_EXERCISE GOAL_: As you work through the listing below, copy each line exactly and drop the images.

_THE INPUT_:

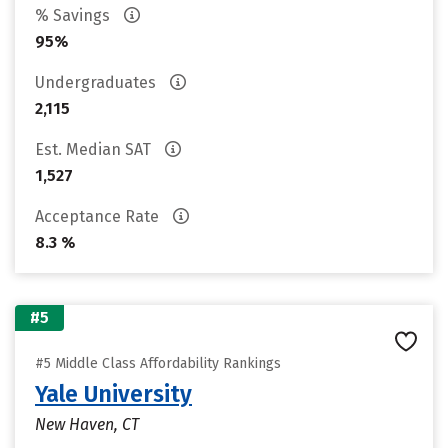
% Savings
95%
Undergraduates
2,115
Est. Median SAT
1,527
Acceptance Rate
8.3 %
#5
#5 Middle Class Affordability Rankings
Yale University
New Haven, CT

_ANSWER TO THIS TASK_:
% Savings
95%
Undergraduates
2,115
Est. Median SAT
1,527
Acceptance Rate
8.3 %
#5
#5 Middle Class Affordability Rankings
Yale University
New Haven, CT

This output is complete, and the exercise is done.